_FRAGMENTO PROPORCIONADO_:
# # # #

La rebelión popular del 19/20 de diciembre de 2001 como acontecimiento instituyente de una nueva generación política e intelectual

La rebelión popular del 19/20 de diciembre de 2001 como acontecimiento instituyente de una nueva generación política e intelectual

El 19 y el 20 de diciembre de 2001 fue punto de partida para la conformación de una nueva generación intelectual que discute y se enfrenta con una idea de democracia sin riesgo y de baja intensidad. Aportes para un debate profundo, a la luz de las jornadas que marcaron la historia reciente de nuestro país.

| Por Miguel Mazzeo |

La rebelión popular del 19 y el 20 de diciembre de 2001, sin dejar de ser un emergente de los procesos previos de recomposición de las clases subalternas y oprimidas, fue punto de partida o acontecimiento instituyente, en tanto productor de efectos, del trayecto que conduce a la conformación de una nueva generación intelectual. La misma, claro está, dista de haber coagulado y es una posibilidad que nunca lo haga, no tenemos la certeza de que la misma devenga “decisiva” o, por lo menos, “precursora”. En sentido estricto, la nueva generación intelectual argentina remite a un movimiento dialéctico, abierto.

# # # #

_MATERIAL PROPORCIONADO_:
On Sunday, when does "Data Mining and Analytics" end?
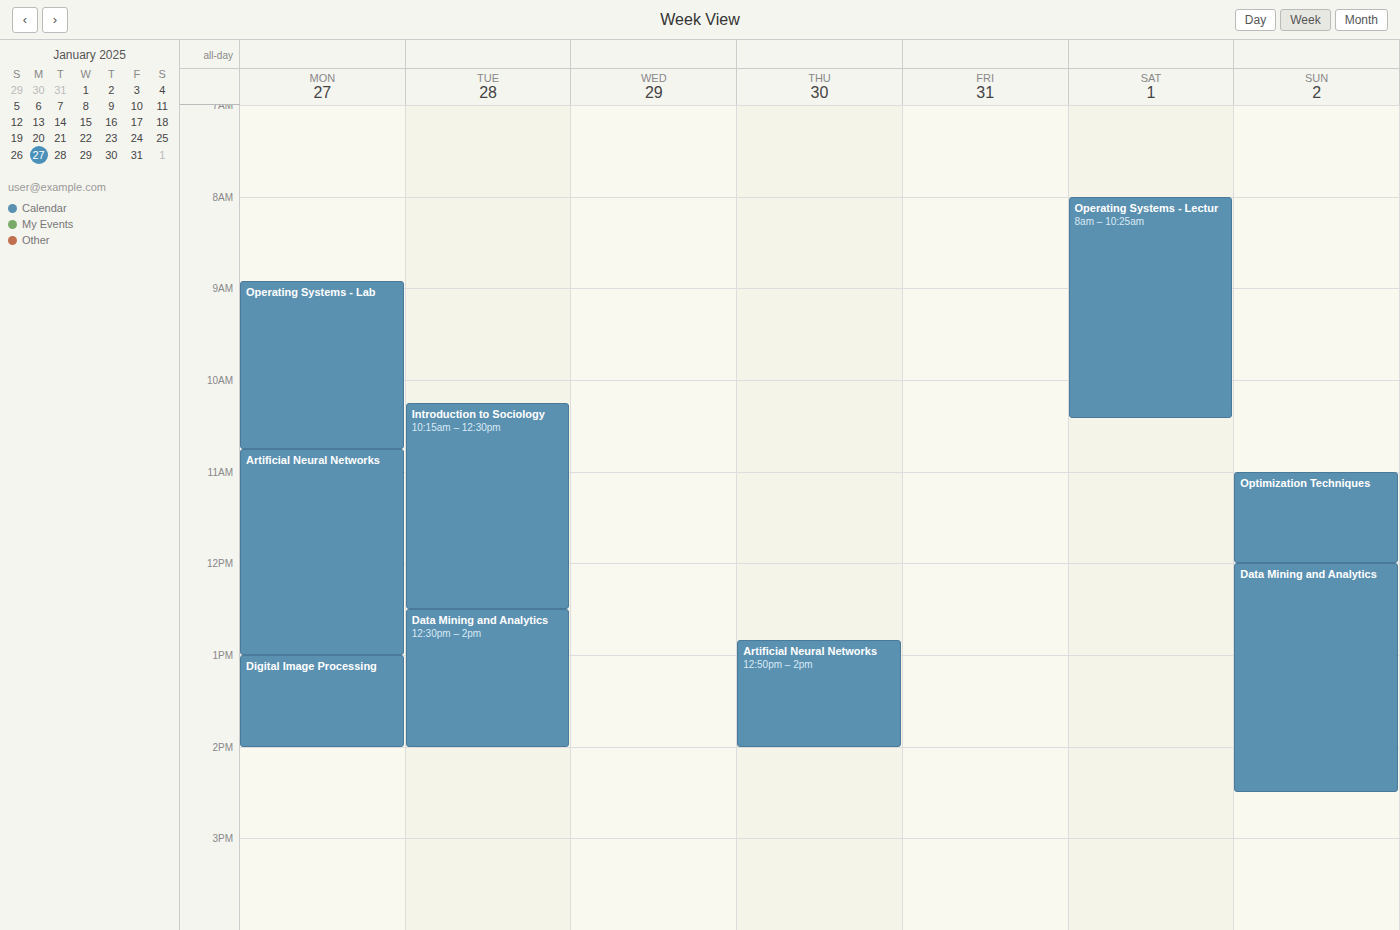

# # # #

Prolonga el texto sobre la rebelión popular del 19 y 20 de diciembre de 2001 a partir de su última oración.

Al mismo tiempo queremos destacar el fuerte contraste entre esta generación intelectual militante, hija del 19/20 de diciembre de 2001, hecha desde abajo, y la denominada “generación militante del Bicentenario” o la “generación de 2003”, la generación que supuestamente “recuperó la política”, una generación hecha desde arriba o encandilada por el arriba. Si bien una porción de esta generación supo reconocer en el 19/20 de diciembre un punto de inflexión, no asumió la tarea de conservar –y militar– su potencia y su promesa, lo consideró un momento inorgánico, de pura negatividad, ajeno a la “nueva política”.

Hacia el año 2007, Nicolás Casullo sostuvo en el libro Las Cuestiones que, a pesar de la “espontaneidad insurreccional autogestora y autónoma que regó las calles de Buenos Aires” en 2001, se tornaba “difícil reconocer sus consecuencias políticas en el campo intelectual”. Agregaba que esos fervores insurgentes y radicalmente transformadores se fueron disipando gradualmente, cediendo a los tradicionales posicionamientos intelectuales republicanos/liberales y populistas/estatistas, dos “versiones” que asumieron la centralidad en el debate intelectual y manifiestamente alejadas “de los credos despertados, en aquella coyuntura, de una nueva política desde moldes antitradicionales”.

Casullo también decía que estas dos versiones encontraban su correlato en dos “explanadas polémicas”: la centroizquierda peronista y la centroderecha liberal. Cada una de estas versiones, amplias y tolerantes, se convirtió en marco de referencia de opciones políticas divergentes. Vale decir que la izquierda tradicional no podía contener esos fervores insurgentes y radicalmente transformadores, en buena medida porque también iban en contra de ella.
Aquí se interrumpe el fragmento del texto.